Scientists warn governments to be ‘politically pragmatic’ and prepare for worst case climate change scenarios

Source: Flickr / Nathan Gibbs

By Sophie Yeo

Focusing on keeping world temperatures beneath 2°C is no longer an effective policy strategy, warn scientists from the Tyndall Centre for Climate Change.

They say the UN needs to consider adapting climate policy to an amended goal of ‘Mitigate for 2 but adapt for 4’ as the 2°C limit – the point beyond which the effects of climate climate are likely to become catastrophic – starts to slip out of sight.

An overarching focus on 2°C could leave the world unprepared to face the impacts of the much higher degree of warming that is likely to occur, they add.

In a paper published in the journal Climate Policy, the scientists say that the 2°C limit has in any case failed to stimulate adequate policy action from politicians.

“This need not be a pretext for abandoning the existing target,” says Professor Jordan of the Tyndall Centre for Climate Change Research at the University of East Anglia.

“On the contrary, openly exploring the alternatives could encourage some of the policy makers who are less certain to commit more fully to the existing two degrees target, whatever it requires, as the least unattractive course of action.”

The paper is co-authored by Corinne Le Quéré and Alice Bows-Larkin, who both contributed to IPCC’s Fifth Assessment report, the first part of which was published last week.


The IPCC report warned that the world’s ‘carbon budget’ – the amount of Co2 it can emit if temperatures are to stay below 2C – could be exceeded as early as 2040.

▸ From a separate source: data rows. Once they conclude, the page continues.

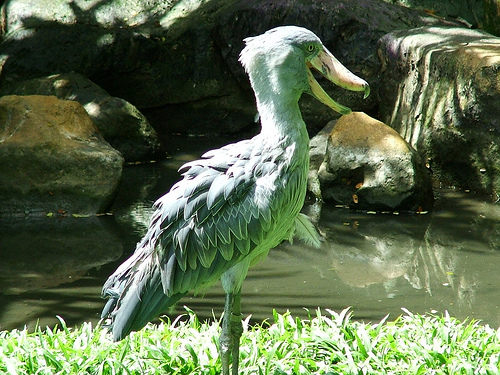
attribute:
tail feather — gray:
[106, 255, 170, 342]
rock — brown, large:
[0, 90, 128, 228]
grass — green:
[0, 313, 497, 373]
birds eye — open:
[297, 31, 324, 61]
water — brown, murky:
[340, 254, 430, 304]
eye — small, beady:
[98, 19, 375, 374]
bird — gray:
[148, 6, 390, 301]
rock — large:
[7, 85, 125, 222]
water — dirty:
[3, 199, 498, 319]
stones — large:
[2, 89, 127, 219]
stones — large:
[299, 105, 416, 216]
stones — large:
[369, 18, 498, 209]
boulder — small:
[279, 97, 434, 224]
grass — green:
[2, 302, 498, 373]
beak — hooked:
[307, 46, 369, 116]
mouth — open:
[302, 57, 372, 117]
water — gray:
[385, 253, 437, 295]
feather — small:
[296, 212, 326, 253]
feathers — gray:
[205, 172, 227, 209]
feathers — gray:
[183, 189, 206, 221]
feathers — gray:
[175, 160, 206, 172]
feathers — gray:
[243, 156, 255, 183]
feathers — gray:
[177, 228, 189, 256]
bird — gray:
[84, 27, 387, 372]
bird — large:
[94, 21, 369, 368]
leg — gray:
[231, 290, 245, 372]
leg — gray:
[215, 296, 230, 373]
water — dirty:
[304, 251, 499, 310]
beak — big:
[306, 43, 371, 113]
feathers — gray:
[189, 144, 262, 266]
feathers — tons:
[192, 168, 300, 274]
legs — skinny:
[213, 268, 245, 373]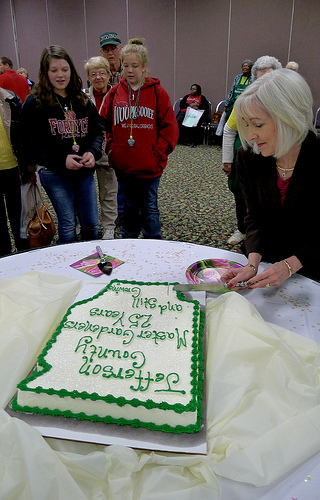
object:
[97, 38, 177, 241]
girl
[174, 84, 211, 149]
lady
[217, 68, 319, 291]
lady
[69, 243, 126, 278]
napkin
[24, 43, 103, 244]
person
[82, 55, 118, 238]
person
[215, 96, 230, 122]
chair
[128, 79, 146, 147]
necklace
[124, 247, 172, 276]
confetti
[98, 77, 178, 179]
shirt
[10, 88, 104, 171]
shirt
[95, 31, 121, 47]
green cap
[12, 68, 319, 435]
cutting cake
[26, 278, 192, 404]
frosting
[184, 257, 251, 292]
paper plate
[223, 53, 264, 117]
woman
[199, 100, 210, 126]
chair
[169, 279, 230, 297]
knife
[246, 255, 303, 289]
hands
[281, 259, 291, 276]
bracelet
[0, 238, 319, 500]
table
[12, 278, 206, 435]
cake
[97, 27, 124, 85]
man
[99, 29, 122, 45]
hat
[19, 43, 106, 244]
girl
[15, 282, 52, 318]
cloth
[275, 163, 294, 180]
necklace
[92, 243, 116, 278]
serving knife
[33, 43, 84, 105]
hair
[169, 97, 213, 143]
chair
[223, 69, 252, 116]
shirt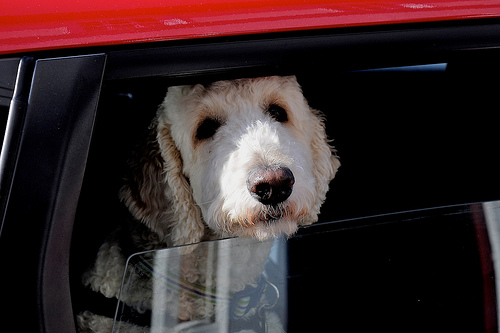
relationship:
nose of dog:
[247, 167, 293, 204] [76, 74, 339, 333]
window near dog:
[107, 197, 500, 331] [76, 74, 339, 333]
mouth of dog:
[247, 208, 296, 232] [76, 74, 339, 333]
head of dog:
[119, 74, 345, 253] [76, 74, 339, 333]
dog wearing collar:
[76, 74, 339, 333] [124, 234, 282, 323]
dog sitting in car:
[76, 74, 339, 333] [2, 1, 499, 327]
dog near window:
[76, 74, 339, 333] [107, 197, 500, 331]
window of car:
[107, 197, 500, 331] [2, 1, 499, 327]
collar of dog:
[124, 234, 282, 323] [76, 74, 339, 333]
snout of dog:
[181, 142, 376, 258] [130, 65, 373, 246]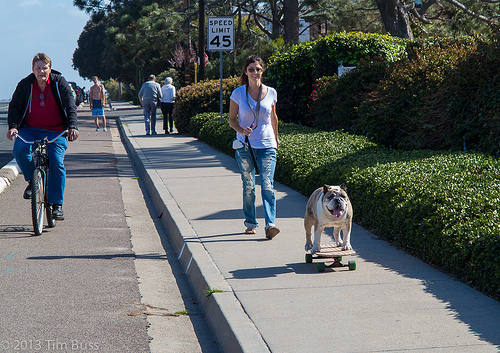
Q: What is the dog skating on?
A: Skateboard.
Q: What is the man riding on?
A: Bicycle.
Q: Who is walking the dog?
A: The woman.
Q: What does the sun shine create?
A: Shadows.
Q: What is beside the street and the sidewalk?
A: The curb.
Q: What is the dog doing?
A: Riding a skateboard.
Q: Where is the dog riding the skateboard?
A: On the sidewalk.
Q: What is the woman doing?
A: Walking on the sidewalk.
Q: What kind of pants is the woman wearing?
A: Blue jeans.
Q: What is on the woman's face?
A: Sunglasses.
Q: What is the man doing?
A: Riding a bike.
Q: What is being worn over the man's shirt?
A: A black jacket.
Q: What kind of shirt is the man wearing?
A: A red collared shirt.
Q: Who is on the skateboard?
A: Dog.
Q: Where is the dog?
A: On the skateboard.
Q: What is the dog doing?
A: Riding a skateboard.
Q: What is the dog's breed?
A: Bulldog.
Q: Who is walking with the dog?
A: The woman.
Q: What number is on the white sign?
A: 45.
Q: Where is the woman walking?
A: On the sidewalk.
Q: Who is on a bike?
A: The man with the red shirt.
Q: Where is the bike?
A: On the roadside.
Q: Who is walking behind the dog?
A: Lady.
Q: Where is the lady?
A: Sidewalk.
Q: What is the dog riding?
A: Skateboard.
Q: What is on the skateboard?
A: Dog.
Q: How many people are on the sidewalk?
A: Three.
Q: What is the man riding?
A: Bicycle.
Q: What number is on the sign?
A: Forty-five.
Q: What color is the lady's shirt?
A: White.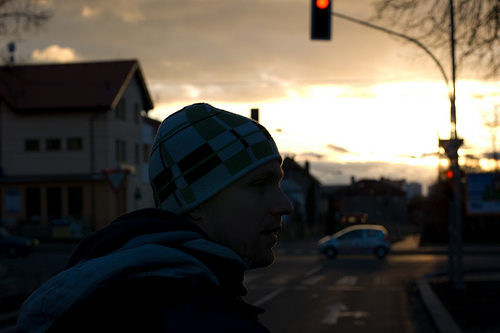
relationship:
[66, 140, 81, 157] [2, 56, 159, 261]
window on building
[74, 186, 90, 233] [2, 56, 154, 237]
window on building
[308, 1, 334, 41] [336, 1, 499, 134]
light on pole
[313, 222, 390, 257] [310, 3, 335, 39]
car under light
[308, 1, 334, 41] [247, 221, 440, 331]
light over street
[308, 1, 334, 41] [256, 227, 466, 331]
light at intersection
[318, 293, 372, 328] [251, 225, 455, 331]
arrow on street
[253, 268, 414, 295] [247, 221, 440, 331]
crosswalk on street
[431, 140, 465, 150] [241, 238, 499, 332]
sign for road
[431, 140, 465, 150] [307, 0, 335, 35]
sign above light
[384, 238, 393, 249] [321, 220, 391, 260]
tail light on car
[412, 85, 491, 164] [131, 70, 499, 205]
sun setting in background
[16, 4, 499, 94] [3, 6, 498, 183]
cloud cover in sky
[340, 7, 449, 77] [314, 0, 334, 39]
pole of traffic light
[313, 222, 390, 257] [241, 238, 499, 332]
car on road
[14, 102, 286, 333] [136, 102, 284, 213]
man in hat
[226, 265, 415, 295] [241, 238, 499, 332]
lines in road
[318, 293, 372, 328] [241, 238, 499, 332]
arrow in road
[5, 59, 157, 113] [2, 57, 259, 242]
roof on apartments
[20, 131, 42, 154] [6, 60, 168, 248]
window on building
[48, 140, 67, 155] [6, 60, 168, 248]
window on building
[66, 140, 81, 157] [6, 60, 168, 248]
window on building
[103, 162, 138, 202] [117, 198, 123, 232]
sign on pole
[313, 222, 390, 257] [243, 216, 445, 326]
car crossing street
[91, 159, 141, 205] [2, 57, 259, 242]
yield sign by apartments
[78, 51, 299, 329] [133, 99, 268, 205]
man wearing a hat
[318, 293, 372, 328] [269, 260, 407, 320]
arrow on road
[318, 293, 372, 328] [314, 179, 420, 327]
arrow on road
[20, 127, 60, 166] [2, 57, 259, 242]
window on apartments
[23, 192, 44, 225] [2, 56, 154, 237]
window on building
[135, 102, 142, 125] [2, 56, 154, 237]
window on building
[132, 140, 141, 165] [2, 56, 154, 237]
window on building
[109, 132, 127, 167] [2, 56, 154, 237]
window on building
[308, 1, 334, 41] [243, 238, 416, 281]
light at intersection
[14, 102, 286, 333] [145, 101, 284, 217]
man wearing beanie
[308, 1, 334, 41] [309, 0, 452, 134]
light on traffic signal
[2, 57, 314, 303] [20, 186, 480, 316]
apartments are in background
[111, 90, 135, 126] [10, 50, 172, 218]
window attached to building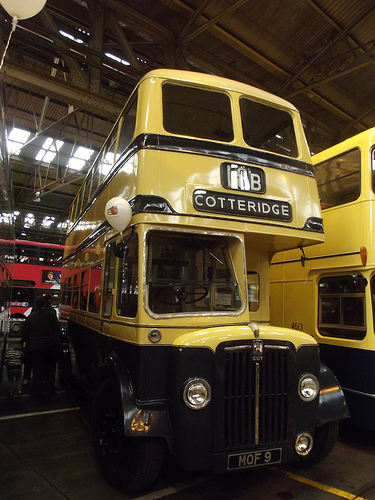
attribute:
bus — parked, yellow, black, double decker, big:
[54, 64, 353, 494]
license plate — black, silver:
[226, 446, 285, 473]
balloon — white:
[104, 193, 133, 240]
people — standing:
[18, 290, 67, 401]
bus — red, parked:
[2, 235, 106, 341]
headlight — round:
[296, 370, 321, 403]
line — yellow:
[274, 465, 366, 499]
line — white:
[2, 402, 86, 423]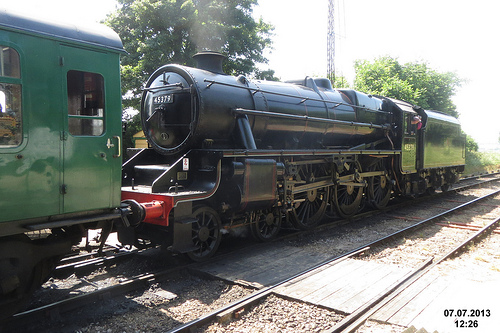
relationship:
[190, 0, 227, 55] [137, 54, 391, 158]
smoke coming out of engine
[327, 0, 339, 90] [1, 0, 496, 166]
radio tower in background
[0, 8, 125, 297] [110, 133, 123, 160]
railroad car has door handle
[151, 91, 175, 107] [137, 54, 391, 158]
number written on engine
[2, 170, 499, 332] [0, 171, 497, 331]
gravel between tracks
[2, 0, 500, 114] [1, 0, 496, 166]
sky in background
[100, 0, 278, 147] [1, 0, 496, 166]
tree in background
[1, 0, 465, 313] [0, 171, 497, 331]
train on top of tracks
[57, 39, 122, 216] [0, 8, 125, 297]
door on side of railroad car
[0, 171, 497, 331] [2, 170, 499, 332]
tracks on top of gravel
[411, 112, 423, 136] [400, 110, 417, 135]
conductor sticking head out of window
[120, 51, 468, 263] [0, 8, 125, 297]
locomotive behind railroad car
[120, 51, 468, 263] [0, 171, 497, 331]
locomotive on tracks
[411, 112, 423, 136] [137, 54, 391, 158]
conductor behind engine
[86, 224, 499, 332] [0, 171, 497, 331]
walkway going over tracks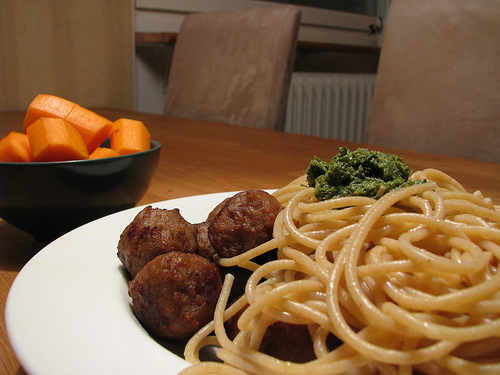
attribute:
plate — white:
[2, 178, 207, 373]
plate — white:
[3, 187, 499, 374]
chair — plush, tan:
[164, 19, 314, 124]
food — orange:
[2, 92, 152, 160]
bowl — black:
[0, 132, 161, 243]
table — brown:
[181, 127, 299, 172]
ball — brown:
[203, 187, 280, 263]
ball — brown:
[112, 205, 198, 280]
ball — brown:
[130, 253, 227, 342]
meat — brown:
[222, 205, 261, 233]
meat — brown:
[137, 222, 174, 247]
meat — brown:
[147, 265, 203, 305]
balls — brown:
[118, 184, 289, 346]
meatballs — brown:
[108, 181, 278, 341]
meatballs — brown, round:
[120, 247, 237, 347]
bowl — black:
[0, 172, 117, 212]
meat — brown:
[140, 259, 202, 322]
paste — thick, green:
[303, 132, 424, 205]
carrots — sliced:
[1, 86, 148, 166]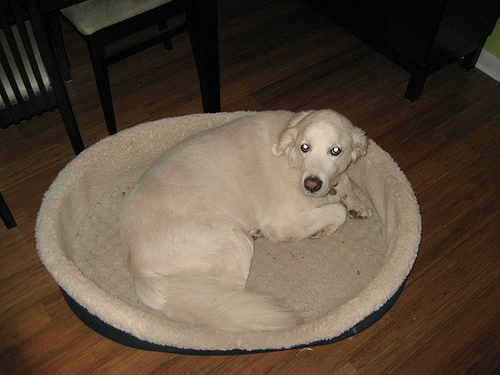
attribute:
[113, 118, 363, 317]
dog — white, medium, looking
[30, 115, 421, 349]
bed — black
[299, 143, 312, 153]
eye — bright, shining, open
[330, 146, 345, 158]
eye — bright, shining, open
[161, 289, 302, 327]
tail — fluffy, white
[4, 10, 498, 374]
floor — wooden, brown, laminate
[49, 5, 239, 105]
chair — wooden, black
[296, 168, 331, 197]
snout — brown, pink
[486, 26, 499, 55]
wall — green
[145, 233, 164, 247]
hair — white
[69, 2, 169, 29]
cushion — white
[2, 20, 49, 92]
cushion — white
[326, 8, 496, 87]
cabinet — wooden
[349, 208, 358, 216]
pad — dark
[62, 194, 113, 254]
inside — beige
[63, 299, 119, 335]
outside — black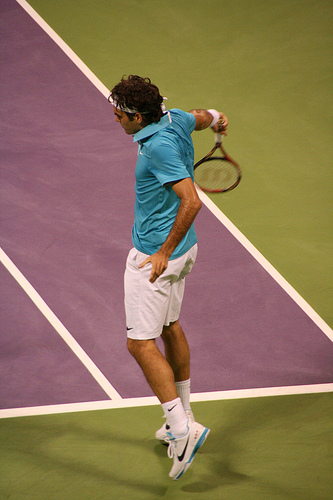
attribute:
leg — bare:
[161, 312, 194, 387]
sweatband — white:
[90, 103, 165, 113]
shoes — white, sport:
[156, 414, 218, 489]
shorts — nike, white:
[100, 235, 212, 342]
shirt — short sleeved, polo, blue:
[109, 127, 208, 263]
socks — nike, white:
[166, 393, 179, 445]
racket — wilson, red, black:
[186, 107, 237, 203]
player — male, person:
[59, 28, 254, 493]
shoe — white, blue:
[150, 404, 248, 474]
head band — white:
[105, 95, 165, 118]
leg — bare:
[141, 340, 172, 407]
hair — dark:
[111, 69, 170, 122]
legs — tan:
[89, 324, 214, 396]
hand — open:
[139, 246, 172, 284]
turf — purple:
[1, 38, 95, 250]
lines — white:
[41, 9, 87, 114]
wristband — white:
[207, 105, 221, 134]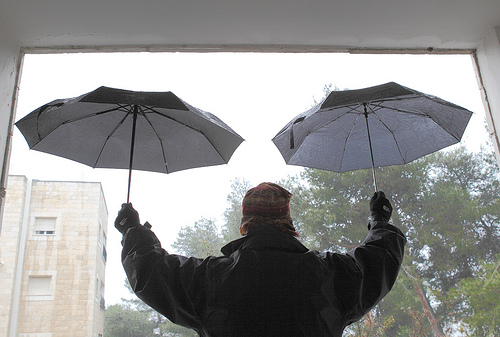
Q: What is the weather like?
A: It is overcast.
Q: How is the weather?
A: It is overcast.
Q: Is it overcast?
A: Yes, it is overcast.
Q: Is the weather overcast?
A: Yes, it is overcast.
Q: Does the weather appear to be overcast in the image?
A: Yes, it is overcast.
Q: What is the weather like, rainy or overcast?
A: It is overcast.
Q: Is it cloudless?
A: No, it is overcast.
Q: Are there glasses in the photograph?
A: No, there are no glasses.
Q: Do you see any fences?
A: No, there are no fences.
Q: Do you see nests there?
A: No, there are no nests.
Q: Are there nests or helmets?
A: No, there are no nests or helmets.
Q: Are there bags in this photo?
A: No, there are no bags.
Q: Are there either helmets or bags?
A: No, there are no bags or helmets.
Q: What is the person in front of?
A: The person is in front of the building.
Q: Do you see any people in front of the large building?
A: Yes, there is a person in front of the building.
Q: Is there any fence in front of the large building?
A: No, there is a person in front of the building.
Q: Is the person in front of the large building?
A: Yes, the person is in front of the building.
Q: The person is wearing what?
A: The person is wearing a jacket.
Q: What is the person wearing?
A: The person is wearing a jacket.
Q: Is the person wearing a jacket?
A: Yes, the person is wearing a jacket.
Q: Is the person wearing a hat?
A: No, the person is wearing a jacket.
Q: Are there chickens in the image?
A: No, there are no chickens.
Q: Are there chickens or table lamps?
A: No, there are no chickens or table lamps.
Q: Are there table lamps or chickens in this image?
A: No, there are no chickens or table lamps.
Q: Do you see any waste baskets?
A: No, there are no waste baskets.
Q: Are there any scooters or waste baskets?
A: No, there are no waste baskets or scooters.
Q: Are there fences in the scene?
A: No, there are no fences.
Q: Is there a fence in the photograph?
A: No, there are no fences.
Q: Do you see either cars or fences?
A: No, there are no fences or cars.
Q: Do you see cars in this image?
A: No, there are no cars.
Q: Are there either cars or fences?
A: No, there are no cars or fences.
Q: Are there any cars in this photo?
A: No, there are no cars.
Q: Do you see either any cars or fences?
A: No, there are no cars or fences.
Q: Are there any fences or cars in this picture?
A: No, there are no cars or fences.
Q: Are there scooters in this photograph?
A: No, there are no scooters.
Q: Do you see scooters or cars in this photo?
A: No, there are no scooters or cars.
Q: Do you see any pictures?
A: No, there are no pictures.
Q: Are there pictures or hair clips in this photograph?
A: No, there are no pictures or hair clips.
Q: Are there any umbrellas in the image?
A: Yes, there is an umbrella.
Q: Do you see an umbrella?
A: Yes, there is an umbrella.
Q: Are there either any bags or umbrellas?
A: Yes, there is an umbrella.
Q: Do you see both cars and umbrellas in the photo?
A: No, there is an umbrella but no cars.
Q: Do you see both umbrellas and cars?
A: No, there is an umbrella but no cars.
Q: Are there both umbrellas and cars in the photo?
A: No, there is an umbrella but no cars.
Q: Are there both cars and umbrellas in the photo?
A: No, there is an umbrella but no cars.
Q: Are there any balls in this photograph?
A: No, there are no balls.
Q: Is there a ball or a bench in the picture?
A: No, there are no balls or benches.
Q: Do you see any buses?
A: No, there are no buses.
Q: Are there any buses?
A: No, there are no buses.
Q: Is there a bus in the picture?
A: No, there are no buses.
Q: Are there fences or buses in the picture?
A: No, there are no buses or fences.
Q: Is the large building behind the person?
A: Yes, the building is behind the person.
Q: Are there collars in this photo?
A: Yes, there is a collar.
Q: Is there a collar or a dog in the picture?
A: Yes, there is a collar.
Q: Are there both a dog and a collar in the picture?
A: No, there is a collar but no dogs.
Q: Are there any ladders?
A: No, there are no ladders.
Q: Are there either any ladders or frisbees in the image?
A: No, there are no ladders or frisbees.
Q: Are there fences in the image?
A: No, there are no fences.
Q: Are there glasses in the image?
A: No, there are no glasses.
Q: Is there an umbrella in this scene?
A: Yes, there is an umbrella.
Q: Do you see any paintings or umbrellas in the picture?
A: Yes, there is an umbrella.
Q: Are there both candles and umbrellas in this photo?
A: No, there is an umbrella but no candles.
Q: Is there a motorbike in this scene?
A: No, there are no motorcycles.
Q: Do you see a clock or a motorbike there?
A: No, there are no motorcycles or clocks.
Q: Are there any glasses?
A: No, there are no glasses.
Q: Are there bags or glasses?
A: No, there are no glasses or bags.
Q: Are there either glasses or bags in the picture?
A: No, there are no glasses or bags.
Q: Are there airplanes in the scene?
A: No, there are no airplanes.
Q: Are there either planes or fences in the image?
A: No, there are no planes or fences.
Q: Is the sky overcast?
A: Yes, the sky is overcast.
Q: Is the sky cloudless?
A: No, the sky is overcast.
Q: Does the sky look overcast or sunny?
A: The sky is overcast.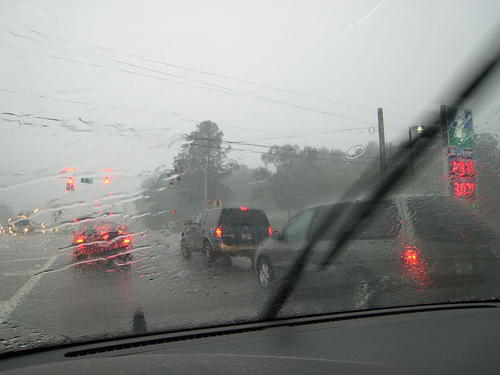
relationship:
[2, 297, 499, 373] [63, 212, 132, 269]
dashboard of a car car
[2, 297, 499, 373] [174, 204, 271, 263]
dashboard of a car car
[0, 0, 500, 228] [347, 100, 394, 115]
clouds in blue sky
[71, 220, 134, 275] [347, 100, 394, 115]
car in blue sky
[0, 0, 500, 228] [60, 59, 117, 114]
clouds in blue sky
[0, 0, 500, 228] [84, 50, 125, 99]
clouds in blue sky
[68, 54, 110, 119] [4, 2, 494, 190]
clouds in blue sky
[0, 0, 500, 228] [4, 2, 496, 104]
clouds in blue sky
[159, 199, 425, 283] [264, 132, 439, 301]
banana in box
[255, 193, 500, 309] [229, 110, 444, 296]
banana in box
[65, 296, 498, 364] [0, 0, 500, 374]
vent on inside front of a car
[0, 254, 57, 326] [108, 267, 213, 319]
lines drawn on pavement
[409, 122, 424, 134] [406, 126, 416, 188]
street light high up on a pole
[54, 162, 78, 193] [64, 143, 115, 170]
overhead light in air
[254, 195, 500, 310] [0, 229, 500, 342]
car on pavement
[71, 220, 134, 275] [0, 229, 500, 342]
car on pavement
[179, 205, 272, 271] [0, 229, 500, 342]
car on pavement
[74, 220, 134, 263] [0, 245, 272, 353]
car on road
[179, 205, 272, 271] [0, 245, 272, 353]
car on road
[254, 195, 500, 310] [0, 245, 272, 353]
car on road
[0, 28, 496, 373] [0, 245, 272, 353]
car on road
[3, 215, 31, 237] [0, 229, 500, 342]
car on pavement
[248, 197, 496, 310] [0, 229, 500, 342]
car on pavement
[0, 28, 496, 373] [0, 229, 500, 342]
car on pavement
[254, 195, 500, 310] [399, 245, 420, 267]
car with brake light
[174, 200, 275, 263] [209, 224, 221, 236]
car with brake light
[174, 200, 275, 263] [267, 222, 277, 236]
car with brake light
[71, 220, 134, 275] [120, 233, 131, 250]
car with brake light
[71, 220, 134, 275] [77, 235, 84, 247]
car with brake light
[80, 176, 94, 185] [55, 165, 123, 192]
sign in between traffic lights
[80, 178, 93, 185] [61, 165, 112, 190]
sign on traffic light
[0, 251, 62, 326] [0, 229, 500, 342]
lines on pavement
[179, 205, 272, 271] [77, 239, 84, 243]
car with brake light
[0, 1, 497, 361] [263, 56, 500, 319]
windshield has wiper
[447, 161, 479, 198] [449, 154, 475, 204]
sign with numbers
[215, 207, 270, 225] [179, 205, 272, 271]
window of car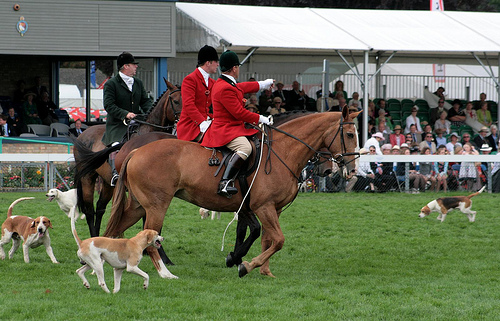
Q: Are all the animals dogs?
A: No, there are both horses and dogs.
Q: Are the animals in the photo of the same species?
A: No, they are horses and dogs.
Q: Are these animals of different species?
A: Yes, they are horses and dogs.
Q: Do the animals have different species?
A: Yes, they are horses and dogs.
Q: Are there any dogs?
A: Yes, there is a dog.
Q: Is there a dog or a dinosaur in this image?
A: Yes, there is a dog.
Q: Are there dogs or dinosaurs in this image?
A: Yes, there is a dog.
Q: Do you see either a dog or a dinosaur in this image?
A: Yes, there is a dog.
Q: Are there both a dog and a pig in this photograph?
A: No, there is a dog but no pigs.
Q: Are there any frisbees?
A: No, there are no frisbees.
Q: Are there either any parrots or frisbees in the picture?
A: No, there are no frisbees or parrots.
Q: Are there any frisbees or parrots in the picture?
A: No, there are no frisbees or parrots.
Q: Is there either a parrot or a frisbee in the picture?
A: No, there are no frisbees or parrots.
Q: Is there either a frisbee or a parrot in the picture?
A: No, there are no frisbees or parrots.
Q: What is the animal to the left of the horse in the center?
A: The animal is a dog.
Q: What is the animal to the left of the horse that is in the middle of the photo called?
A: The animal is a dog.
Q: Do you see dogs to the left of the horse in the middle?
A: Yes, there is a dog to the left of the horse.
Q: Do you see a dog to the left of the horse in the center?
A: Yes, there is a dog to the left of the horse.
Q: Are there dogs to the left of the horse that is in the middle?
A: Yes, there is a dog to the left of the horse.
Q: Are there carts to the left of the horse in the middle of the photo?
A: No, there is a dog to the left of the horse.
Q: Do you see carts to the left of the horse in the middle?
A: No, there is a dog to the left of the horse.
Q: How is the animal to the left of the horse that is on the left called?
A: The animal is a dog.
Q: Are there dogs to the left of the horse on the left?
A: Yes, there is a dog to the left of the horse.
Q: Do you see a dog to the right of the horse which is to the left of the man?
A: No, the dog is to the left of the horse.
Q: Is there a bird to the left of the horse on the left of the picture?
A: No, there is a dog to the left of the horse.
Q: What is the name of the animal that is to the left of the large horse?
A: The animal is a dog.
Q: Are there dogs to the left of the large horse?
A: Yes, there is a dog to the left of the horse.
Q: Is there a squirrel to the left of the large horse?
A: No, there is a dog to the left of the horse.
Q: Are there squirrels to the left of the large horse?
A: No, there is a dog to the left of the horse.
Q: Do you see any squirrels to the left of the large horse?
A: No, there is a dog to the left of the horse.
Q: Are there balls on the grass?
A: No, there is a dog on the grass.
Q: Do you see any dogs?
A: Yes, there is a dog.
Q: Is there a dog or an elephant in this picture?
A: Yes, there is a dog.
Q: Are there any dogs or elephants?
A: Yes, there is a dog.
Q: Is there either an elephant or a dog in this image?
A: Yes, there is a dog.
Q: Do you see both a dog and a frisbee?
A: No, there is a dog but no frisbees.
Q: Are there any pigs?
A: No, there are no pigs.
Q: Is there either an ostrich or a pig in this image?
A: No, there are no pigs or ostriches.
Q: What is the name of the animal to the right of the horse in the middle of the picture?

The scientists argue the current high level of emissions means that policy needs to shift gear, moving on from the previous international target of keeping emissions below 2C, to explore alternative options that reflect the likely reality of the situation.

“When confronted with a deep policy dilemma, decision makers should be as aware as possible of all the implications of pursuing alternative courses of action”, says Le Quéré, Director of the Tyndall Centre for Climate Change Research.

This could include a renewed focus on short-term, achievable targets. Since an explicit overarching 2C target has so far failed to stimulate either the social change or policy action necessary to achieve it, they suggest that concentrating on more immediately achievable goals could be a more politically pragmatic solution.

“Choosing either a high or a low chance of avoiding 2°C makes a significant difference to decision making around the feasibility of mitigation options, as well as the design of long lasting infrastructure intended to be resilient to future climate change impacts”, said the Tyndall Centre’s Dr Alice Bows-Larkin.

Next month, the UN will meet in Warsaw to discuss a framework that will set the stage for the attempts to set a legally binding climate deal in Paris in 2015. The last global deal to reduce emissions was agreed in Kyoto 16 years ago.